Eric



  • I've cracked for pleasure my whole life. I've been a little more obsessed than normal recently, because I broke my left wrist 3 weeks ago, and after surgery, the wrist and most of that hand have been off limits for cracking for a while.

    Over the years I've collected 84 different cracks.

    • All 28 knuckles of the hand
    • Joint where each thumb joins the wrist (trapezium)
    • Wrists, elbows, shoulders
    • 14 knuckles of the feet
    • Ankles, knees, hips
    • 8 additional joints in the foot (metatarsals, cuneiformes, cuboids, naviculars)
    • Sternum (in 2 locations)
    • Jaw (both sides)
    • Neck (at least 6 places)
    • Thoracic spine (at least 3 places)
    • Lower back (at least 7 places)

    The sternum never used to crack until it became injured (two separate occasions).

    Already this year, I have collected two new cracks in the foot (between 1st cuneiform and navicular, both sides). Not sure why these joints suddenly joined the list after 42 years of relative quiet 🙂



  • eric, hi.

    how did your neck start clicking?



  • Click isn't the right word in my case. It is definitely a crack.

    In third grade, I was punched in the neck, but that was well after my neck started cracking 🙂

    I started cracking because my older sister used to pay me a quarter ($0.25 USD) to crack her toes.

    If it's worth money, it must be a good thing…



  • Hi Eric. I'm almost like you(joint cracking wise), but I'm 18. Do you have any arthritis or anything like that? cause I can't stop cracking and i love ittt. I like cracking my spine the most cause it makes thunder like noises and makes me feel so much better.



  • Nothing yet.

    Some of my knuckles may be oversized, not sure.

    Occasionally I'll get too enthusiastic on a distal interphalangeal joint and it will be stiff and sore for a few days.

    I don't believe that cracking itself is harmful, but exceeding a certain range of motion might damage ligaments. The articular surfaces are harder to injure, since they never come into contact with one another in a healthy joint, unless you do something truly extreme.

    A side note, the surgeon for my wrist just informed me that I have an early stage of Dupuytren's Contracture, which tends to curl the fingers over a period of years or decades. Not caused by cracking, but it may limit what that finger can do in the future.

    I am also a lifelong runner, and people are always telling me I'm a likely candidate for arthritis in the knee. From what I've read, though, there's absolutely no evidence that running increases incidence of arthritis of the knee. In fact, there's some evidence that it may be slightly protective.

    What is harmful is trauma, the kind you might get in an impact sport. If I do develop arthritis, I figure it will probably be in the wrist that I just broke…



  • @ericjr77:

    Click isn't the right word in my case. It is definitely a crack.

    In third grade, I was punched in the neck, but that was well after my neck started cracking 🙂

    I started cracking because my older sister used to pay me a quarter ($0.25 USD) to crack her toes.

    If it's worth money, it must be a good thing…

    You SURE your neck cracked before you got punched?

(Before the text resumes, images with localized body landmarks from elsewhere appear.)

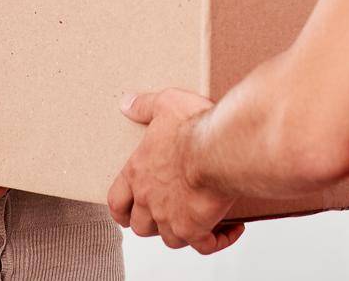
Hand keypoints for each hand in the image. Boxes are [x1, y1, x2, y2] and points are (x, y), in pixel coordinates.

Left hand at [108, 88, 244, 253]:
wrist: (218, 148)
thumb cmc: (192, 126)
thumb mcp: (166, 104)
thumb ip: (145, 105)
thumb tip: (127, 104)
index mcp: (137, 173)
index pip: (116, 202)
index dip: (121, 210)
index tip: (129, 212)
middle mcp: (149, 200)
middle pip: (141, 226)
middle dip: (153, 222)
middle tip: (170, 212)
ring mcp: (171, 218)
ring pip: (169, 239)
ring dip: (183, 232)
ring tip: (201, 218)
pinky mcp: (195, 229)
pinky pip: (205, 246)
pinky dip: (217, 240)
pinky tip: (232, 228)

This is important…



  • Absolutely certain.



  • Can you help me to theorise why (these figures are my guess)

    80% of people dont have severe neck cracking
    and only about 20% do?



  • No idea.

    Though, if 20% of people have it, I wouldn't call it severe.



  • @ericjr77:

    No idea.

    Though, if 20% of people have it, I wouldn't call it severe.

    i would, im talking about the impact of the crack, not the quantity, read it back and think about it.